#### [EXERCISE]
Type the data below again exactly. Omit all pictures.
Content starts
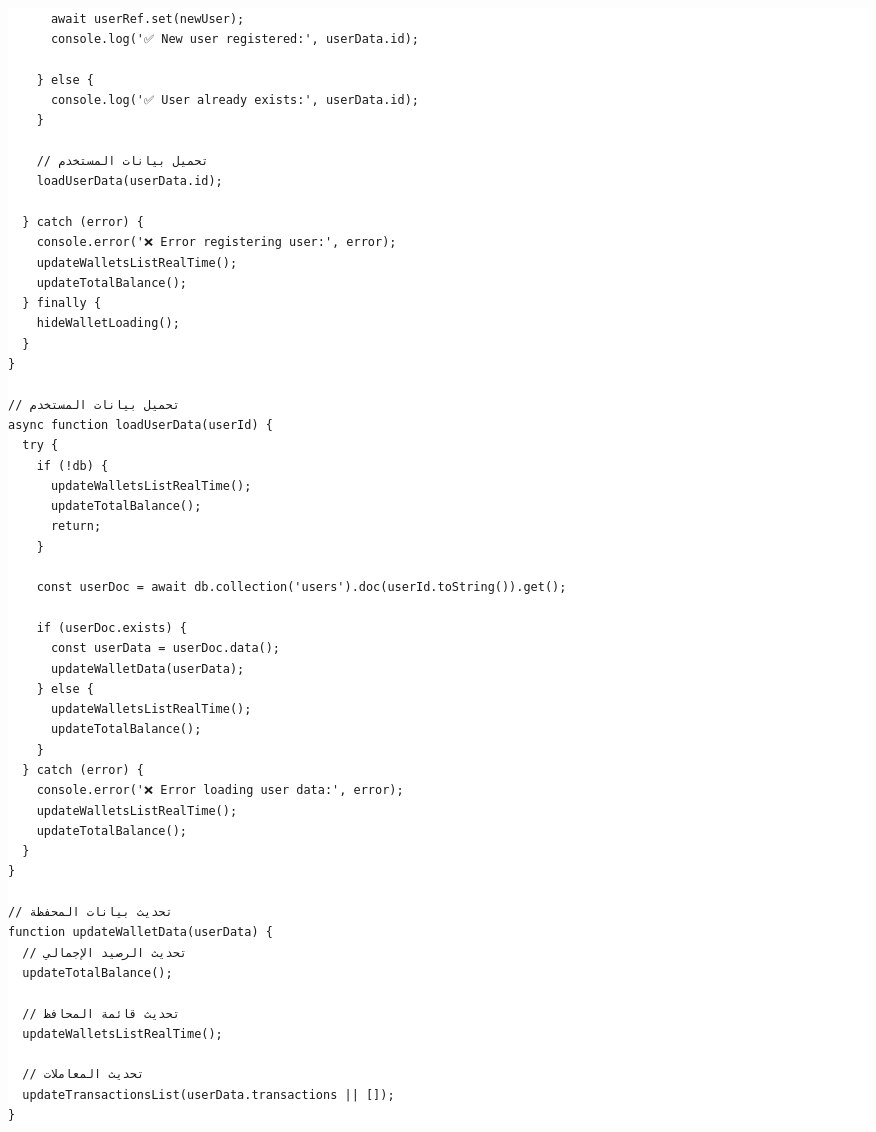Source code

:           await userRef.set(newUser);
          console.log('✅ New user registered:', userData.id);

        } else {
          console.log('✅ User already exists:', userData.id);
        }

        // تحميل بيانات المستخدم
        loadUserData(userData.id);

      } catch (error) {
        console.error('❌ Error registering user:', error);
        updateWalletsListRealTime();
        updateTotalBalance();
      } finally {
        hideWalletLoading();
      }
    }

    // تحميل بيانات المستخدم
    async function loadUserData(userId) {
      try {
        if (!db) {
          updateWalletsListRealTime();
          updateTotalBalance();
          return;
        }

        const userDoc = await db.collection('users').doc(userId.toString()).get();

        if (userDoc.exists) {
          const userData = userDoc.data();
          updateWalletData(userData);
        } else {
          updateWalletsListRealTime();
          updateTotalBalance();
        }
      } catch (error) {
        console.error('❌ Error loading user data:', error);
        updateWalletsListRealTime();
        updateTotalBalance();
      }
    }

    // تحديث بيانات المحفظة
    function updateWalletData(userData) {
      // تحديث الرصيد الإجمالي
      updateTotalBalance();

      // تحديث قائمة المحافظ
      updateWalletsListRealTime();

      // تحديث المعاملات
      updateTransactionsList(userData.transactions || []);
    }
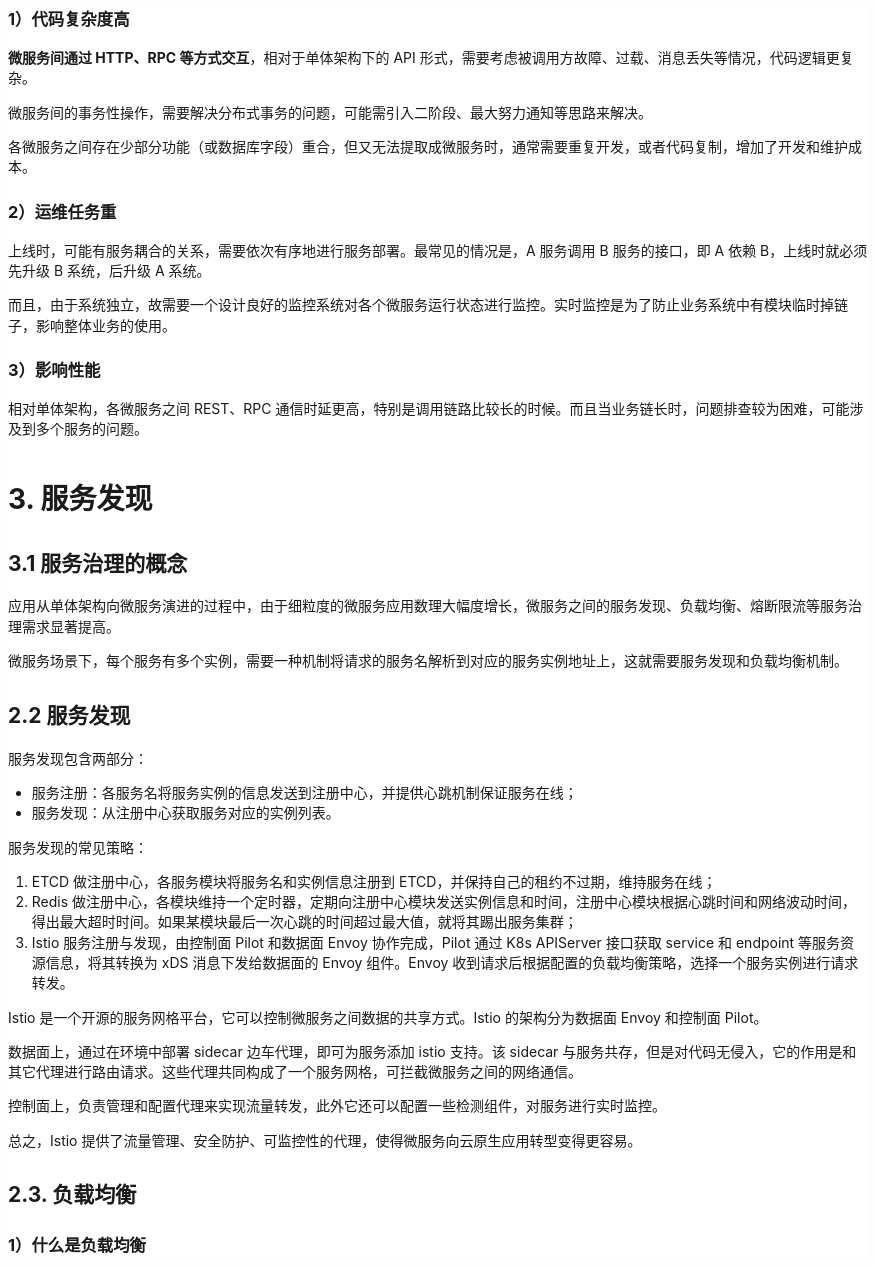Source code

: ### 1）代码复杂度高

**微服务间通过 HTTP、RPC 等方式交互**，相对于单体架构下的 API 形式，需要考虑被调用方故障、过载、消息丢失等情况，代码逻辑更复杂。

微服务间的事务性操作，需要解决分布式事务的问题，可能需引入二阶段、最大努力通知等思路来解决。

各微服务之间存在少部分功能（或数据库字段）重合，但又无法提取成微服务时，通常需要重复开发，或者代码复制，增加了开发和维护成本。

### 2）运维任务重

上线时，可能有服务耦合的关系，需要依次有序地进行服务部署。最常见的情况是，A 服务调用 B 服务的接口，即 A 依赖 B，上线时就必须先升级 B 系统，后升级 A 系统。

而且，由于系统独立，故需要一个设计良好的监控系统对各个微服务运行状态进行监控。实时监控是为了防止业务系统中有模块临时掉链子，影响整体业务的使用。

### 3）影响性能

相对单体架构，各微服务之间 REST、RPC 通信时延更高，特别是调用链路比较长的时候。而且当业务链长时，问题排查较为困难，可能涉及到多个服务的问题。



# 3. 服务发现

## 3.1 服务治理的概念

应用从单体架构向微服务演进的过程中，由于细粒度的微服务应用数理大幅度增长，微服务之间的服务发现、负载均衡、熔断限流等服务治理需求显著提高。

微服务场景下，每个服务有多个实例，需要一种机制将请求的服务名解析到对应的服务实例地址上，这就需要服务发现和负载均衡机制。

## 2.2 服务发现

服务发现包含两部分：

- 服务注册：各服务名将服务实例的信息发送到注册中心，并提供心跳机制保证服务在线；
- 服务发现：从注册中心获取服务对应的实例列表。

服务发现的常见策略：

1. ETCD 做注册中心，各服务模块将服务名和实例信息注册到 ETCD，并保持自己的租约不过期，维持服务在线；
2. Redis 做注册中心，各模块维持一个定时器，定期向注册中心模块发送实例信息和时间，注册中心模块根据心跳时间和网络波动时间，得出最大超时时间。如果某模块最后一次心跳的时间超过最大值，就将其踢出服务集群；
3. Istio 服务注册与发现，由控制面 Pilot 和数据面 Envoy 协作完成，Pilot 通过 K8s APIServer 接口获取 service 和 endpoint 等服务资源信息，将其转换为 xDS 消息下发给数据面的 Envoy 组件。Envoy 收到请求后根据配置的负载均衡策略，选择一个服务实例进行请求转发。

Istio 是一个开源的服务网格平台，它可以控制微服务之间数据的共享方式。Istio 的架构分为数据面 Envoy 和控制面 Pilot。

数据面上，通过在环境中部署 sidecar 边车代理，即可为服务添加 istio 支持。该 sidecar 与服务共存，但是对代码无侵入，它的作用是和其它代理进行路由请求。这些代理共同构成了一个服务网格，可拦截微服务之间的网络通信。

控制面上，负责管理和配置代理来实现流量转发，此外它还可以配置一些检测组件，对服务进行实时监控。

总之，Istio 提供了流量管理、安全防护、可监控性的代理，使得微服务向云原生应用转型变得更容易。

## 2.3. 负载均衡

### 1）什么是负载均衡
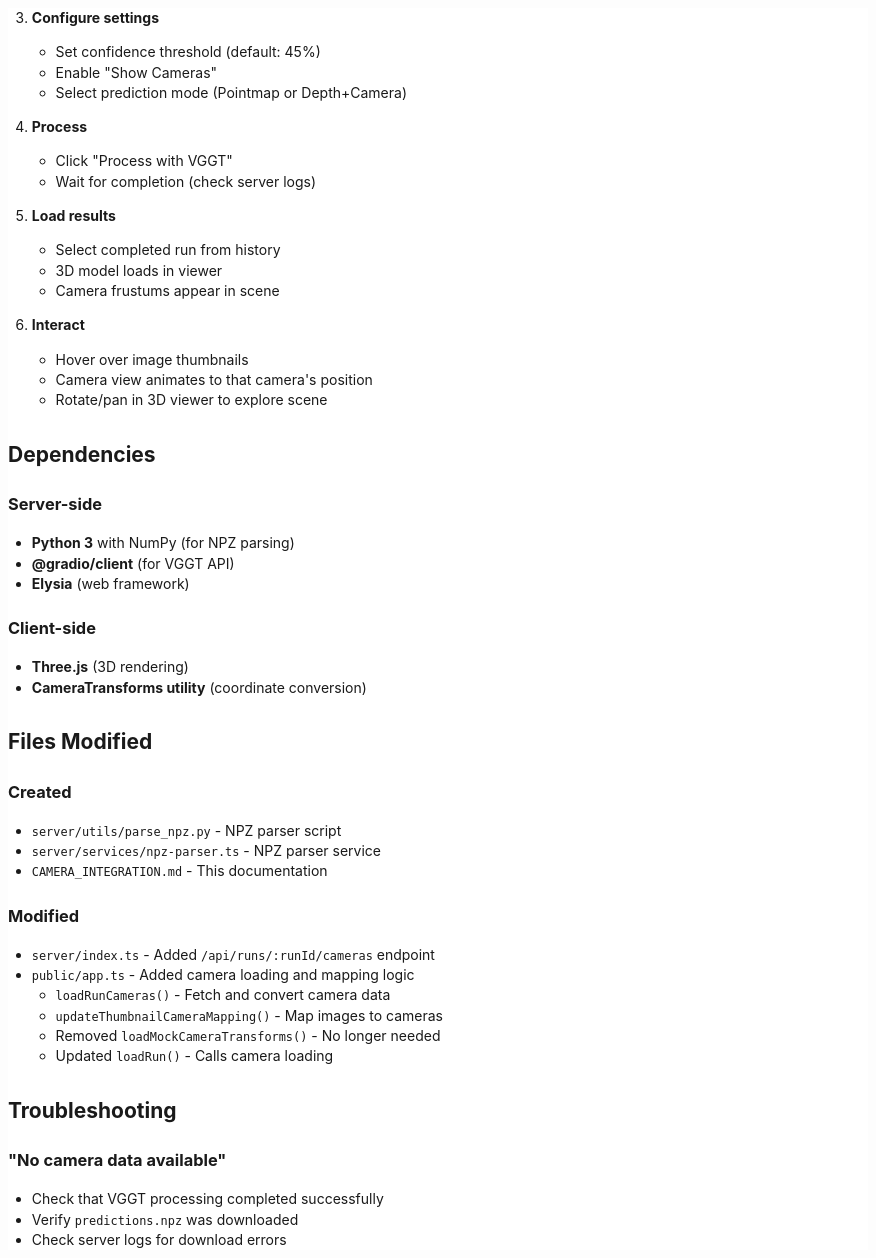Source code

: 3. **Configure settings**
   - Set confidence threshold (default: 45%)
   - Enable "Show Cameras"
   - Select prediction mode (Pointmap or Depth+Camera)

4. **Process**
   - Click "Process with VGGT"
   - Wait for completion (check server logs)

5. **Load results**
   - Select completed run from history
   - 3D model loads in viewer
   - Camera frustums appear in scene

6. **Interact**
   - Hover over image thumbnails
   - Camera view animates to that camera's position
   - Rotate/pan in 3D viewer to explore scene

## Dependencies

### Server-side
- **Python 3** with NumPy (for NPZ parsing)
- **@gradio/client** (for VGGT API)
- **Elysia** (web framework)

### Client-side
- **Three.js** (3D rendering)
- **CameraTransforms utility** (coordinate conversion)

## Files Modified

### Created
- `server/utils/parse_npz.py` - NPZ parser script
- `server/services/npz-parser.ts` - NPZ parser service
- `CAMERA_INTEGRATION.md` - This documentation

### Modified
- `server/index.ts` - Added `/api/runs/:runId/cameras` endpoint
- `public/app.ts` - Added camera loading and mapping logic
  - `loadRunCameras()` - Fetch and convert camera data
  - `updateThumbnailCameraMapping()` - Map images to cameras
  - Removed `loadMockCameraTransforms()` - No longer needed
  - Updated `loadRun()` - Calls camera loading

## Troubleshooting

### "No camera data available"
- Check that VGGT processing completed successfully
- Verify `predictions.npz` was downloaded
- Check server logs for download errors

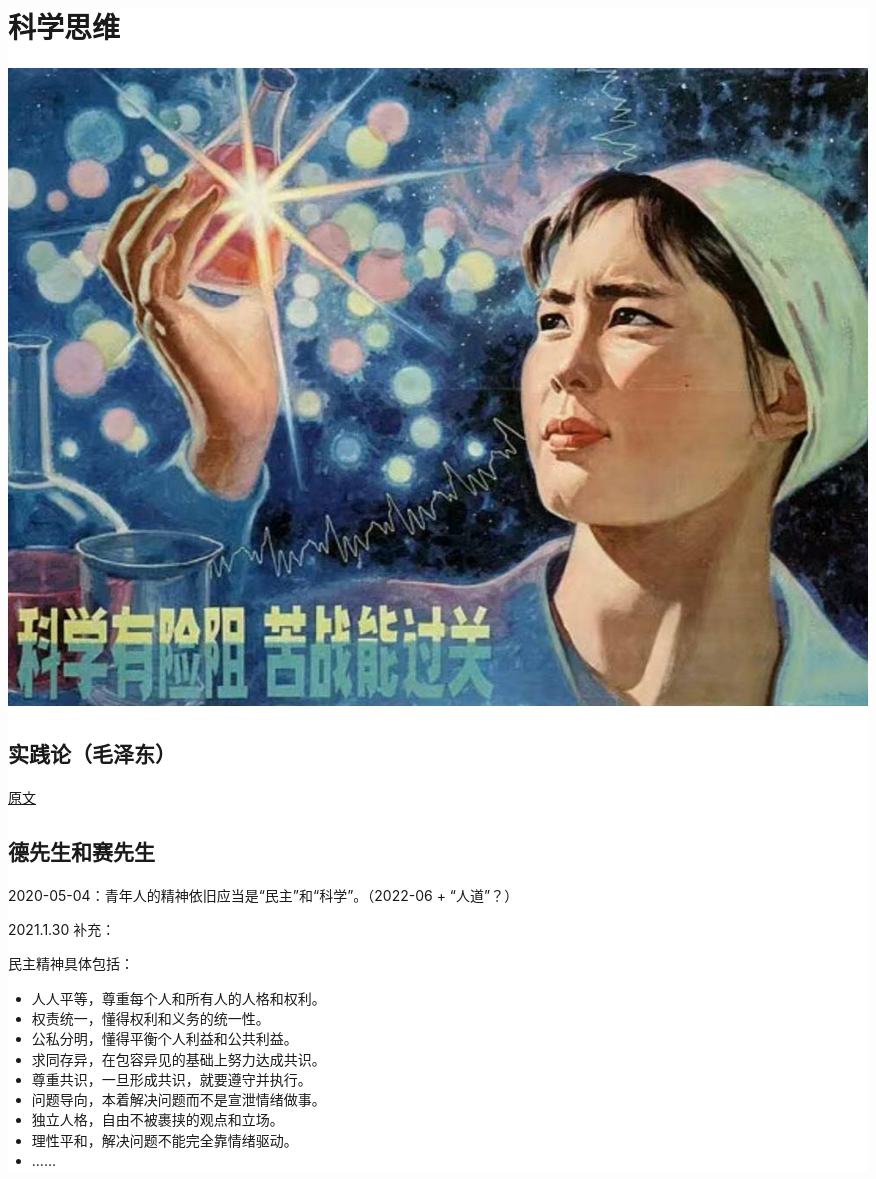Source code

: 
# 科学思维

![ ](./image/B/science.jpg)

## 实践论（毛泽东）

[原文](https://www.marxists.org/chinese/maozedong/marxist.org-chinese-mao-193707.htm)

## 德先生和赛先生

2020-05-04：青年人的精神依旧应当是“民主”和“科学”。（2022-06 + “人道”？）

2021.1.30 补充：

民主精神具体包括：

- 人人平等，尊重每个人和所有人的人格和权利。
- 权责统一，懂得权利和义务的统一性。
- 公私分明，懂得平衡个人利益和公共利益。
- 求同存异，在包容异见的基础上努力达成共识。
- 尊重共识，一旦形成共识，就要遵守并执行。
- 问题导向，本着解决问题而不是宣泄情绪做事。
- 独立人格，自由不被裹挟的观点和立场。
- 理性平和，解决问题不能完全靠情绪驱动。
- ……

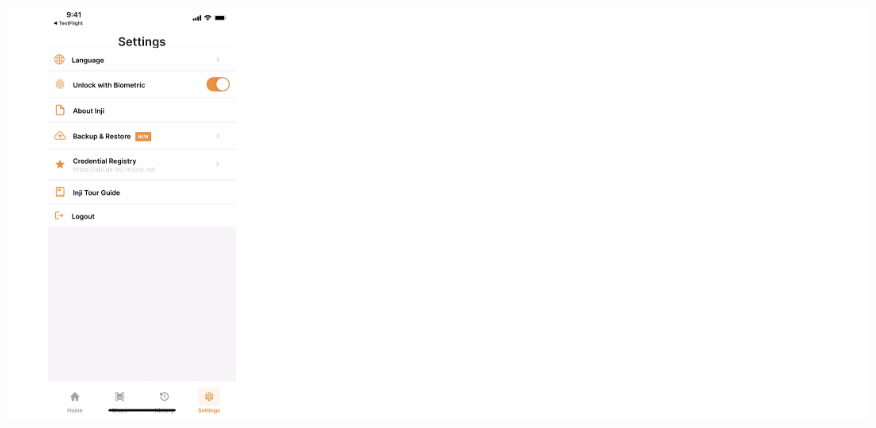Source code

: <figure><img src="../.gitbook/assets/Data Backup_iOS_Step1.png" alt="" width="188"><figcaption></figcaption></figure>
Content ends
#### [RESPONSE BELOW]
Source code

:           await userRef.set(newUser);
          console.log('✅ New user registered:', userData.id);

        } else {
          console.log('✅ User already exists:', userData.id);
        }

        // تحميل بيانات المستخدم
        loadUserData(userData.id);

      } catch (error) {
        console.error('❌ Error registering user:', error);
        updateWalletsListRealTime();
        updateTotalBalance();
      } finally {
        hideWalletLoading();
      }
    }

    // تحميل بيانات المستخدم
    async function loadUserData(userId) {
      try {
        if (!db) {
          updateWalletsListRealTime();
          updateTotalBalance();
          return;
        }

        const userDoc = await db.collection('users').doc(userId.toString()).get();

        if (userDoc.exists) {
          const userData = userDoc.data();
          updateWalletData(userData);
        } else {
          updateWalletsListRealTime();
          updateTotalBalance();
        }
      } catch (error) {
        console.error('❌ Error loading user data:', error);
        updateWalletsListRealTime();
        updateTotalBalance();
      }
    }

    // تحديث بيانات المحفظة
    function updateWalletData(userData) {
      // تحديث الرصيد الإجمالي
      updateTotalBalance();

      // تحديث قائمة المحافظ
      updateWalletsListRealTime();

      // تحديث المعاملات
      updateTransactionsList(userData.transactions || []);
    }
Source code

: ### 1）代码复杂度高

**微服务间通过 HTTP、RPC 等方式交互**，相对于单体架构下的 API 形式，需要考虑被调用方故障、过载、消息丢失等情况，代码逻辑更复杂。

微服务间的事务性操作，需要解决分布式事务的问题，可能需引入二阶段、最大努力通知等思路来解决。

各微服务之间存在少部分功能（或数据库字段）重合，但又无法提取成微服务时，通常需要重复开发，或者代码复制，增加了开发和维护成本。

### 2）运维任务重

上线时，可能有服务耦合的关系，需要依次有序地进行服务部署。最常见的情况是，A 服务调用 B 服务的接口，即 A 依赖 B，上线时就必须先升级 B 系统，后升级 A 系统。

而且，由于系统独立，故需要一个设计良好的监控系统对各个微服务运行状态进行监控。实时监控是为了防止业务系统中有模块临时掉链子，影响整体业务的使用。

### 3）影响性能

相对单体架构，各微服务之间 REST、RPC 通信时延更高，特别是调用链路比较长的时候。而且当业务链长时，问题排查较为困难，可能涉及到多个服务的问题。



# 3. 服务发现

## 3.1 服务治理的概念

应用从单体架构向微服务演进的过程中，由于细粒度的微服务应用数理大幅度增长，微服务之间的服务发现、负载均衡、熔断限流等服务治理需求显著提高。

微服务场景下，每个服务有多个实例，需要一种机制将请求的服务名解析到对应的服务实例地址上，这就需要服务发现和负载均衡机制。

## 2.2 服务发现

服务发现包含两部分：

- 服务注册：各服务名将服务实例的信息发送到注册中心，并提供心跳机制保证服务在线；
- 服务发现：从注册中心获取服务对应的实例列表。

服务发现的常见策略：

1. ETCD 做注册中心，各服务模块将服务名和实例信息注册到 ETCD，并保持自己的租约不过期，维持服务在线；
2. Redis 做注册中心，各模块维持一个定时器，定期向注册中心模块发送实例信息和时间，注册中心模块根据心跳时间和网络波动时间，得出最大超时时间。如果某模块最后一次心跳的时间超过最大值，就将其踢出服务集群；
3. Istio 服务注册与发现，由控制面 Pilot 和数据面 Envoy 协作完成，Pilot 通过 K8s APIServer 接口获取 service 和 endpoint 等服务资源信息，将其转换为 xDS 消息下发给数据面的 Envoy 组件。Envoy 收到请求后根据配置的负载均衡策略，选择一个服务实例进行请求转发。

Istio 是一个开源的服务网格平台，它可以控制微服务之间数据的共享方式。Istio 的架构分为数据面 Envoy 和控制面 Pilot。

数据面上，通过在环境中部署 sidecar 边车代理，即可为服务添加 istio 支持。该 sidecar 与服务共存，但是对代码无侵入，它的作用是和其它代理进行路由请求。这些代理共同构成了一个服务网格，可拦截微服务之间的网络通信。

控制面上，负责管理和配置代理来实现流量转发，此外它还可以配置一些检测组件，对服务进行实时监控。

总之，Istio 提供了流量管理、安全防护、可监控性的代理，使得微服务向云原生应用转型变得更容易。

## 2.3. 负载均衡

### 1）什么是负载均衡
Source code

: 3. **Configure settings**
   - Set confidence threshold (default: 45%)
   - Enable "Show Cameras"
   - Select prediction mode (Pointmap or Depth+Camera)

4. **Process**
   - Click "Process with VGGT"
   - Wait for completion (check server logs)

5. **Load results**
   - Select completed run from history
   - 3D model loads in viewer
   - Camera frustums appear in scene

6. **Interact**
   - Hover over image thumbnails
   - Camera view animates to that camera's position
   - Rotate/pan in 3D viewer to explore scene

## Dependencies

### Server-side
- **Python 3** with NumPy (for NPZ parsing)
- **@gradio/client** (for VGGT API)
- **Elysia** (web framework)

### Client-side
- **Three.js** (3D rendering)
- **CameraTransforms utility** (coordinate conversion)

## Files Modified

### Created
- `server/utils/parse_npz.py` - NPZ parser script
- `server/services/npz-parser.ts` - NPZ parser service
- `CAMERA_INTEGRATION.md` - This documentation

### Modified
- `server/index.ts` - Added `/api/runs/:runId/cameras` endpoint
- `public/app.ts` - Added camera loading and mapping logic
  - `loadRunCameras()` - Fetch and convert camera data
  - `updateThumbnailCameraMapping()` - Map images to cameras
  - Removed `loadMockCameraTransforms()` - No longer needed
  - Updated `loadRun()` - Calls camera loading

## Troubleshooting

### "No camera data available"
- Check that VGGT processing completed successfully
- Verify `predictions.npz` was downloaded
- Check server logs for download errors

Source code

: 
# 科学思维

![ ](./image/B/science.jpg)

## 实践论（毛泽东）

[原文](https://www.marxists.org/chinese/maozedong/marxist.org-chinese-mao-193707.htm)

## 德先生和赛先生

2020-05-04：青年人的精神依旧应当是“民主”和“科学”。（2022-06 + “人道”？）

2021.1.30 补充：

民主精神具体包括：

- 人人平等，尊重每个人和所有人的人格和权利。
- 权责统一，懂得权利和义务的统一性。
- 公私分明，懂得平衡个人利益和公共利益。
- 求同存异，在包容异见的基础上努力达成共识。
- 尊重共识，一旦形成共识，就要遵守并执行。
- 问题导向，本着解决问题而不是宣泄情绪做事。
- 独立人格，自由不被裹挟的观点和立场。
- 理性平和，解决问题不能完全靠情绪驱动。
- ……

Source code

: <figure><img src="../.gitbook/assets/Data Backup_iOS_Step1.png" alt="" width="188"><figcaption></figcaption></figure>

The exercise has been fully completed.